Said future Hall of Famer Stan Musial in 1957: "If I ever hear a player say he can't play for Hutch, then I'll know he can't play for anybody." Jim Delsing played under Hutchinson with the Tigers. "I would describe him as very sincere, very frank, very loyal to the players, and very involved with the players. I think everybody really liked playing for him. Hutch was not rehired after the 1954 season, and the next year we played for Bucky Harris. Fred was always more involved with the players. I thought he was an excellent manager. The manager makes a lot of difference."
In honor of his achievements with Buffalo, Hutchinson became a charter member of the Buffalo Baseball Hall of Fame in 1985.

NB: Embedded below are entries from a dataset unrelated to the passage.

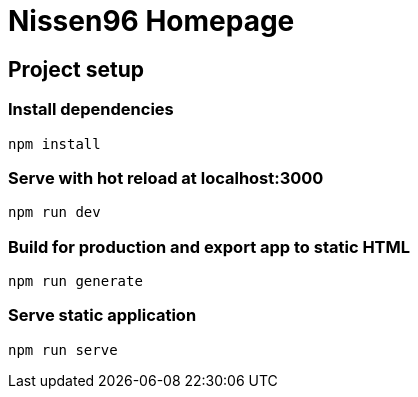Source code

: = Nissen96 Homepage

== Project setup

=== Install dependencies
[source]
npm install

=== Serve with hot reload at localhost:3000
[source]
npm run dev

=== Build for production and export app to static HTML
[source]
npm run generate

=== Serve static application
[source]
npm run serve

On December 24, 1999, the Seattle Post-Intelligencer named Hutchinson Seattle's Athlete of the 20th Century.
Meanwhile, the Fred Hutchinson Cancer Research Center continues to make news as a cancer treatment hub — in medical and baseball circles. When Boston Red Sox rookie left-handed pitcher Jon Lester, a Washington native, was diagnosed with anaplastic large cell lymphoma during the 2006 season, he chose to undergo chemotherapy at the Seattle facility. Coming full circle, on November 11, 2008, Lester — a 16-game winner and postseason pitching star — was chosen as the winner of the 2008 Hutch Award.
All of the end plates of the rows of seats at Seattle's T-Mobile Park are embossed with a likeness of Hutchinson.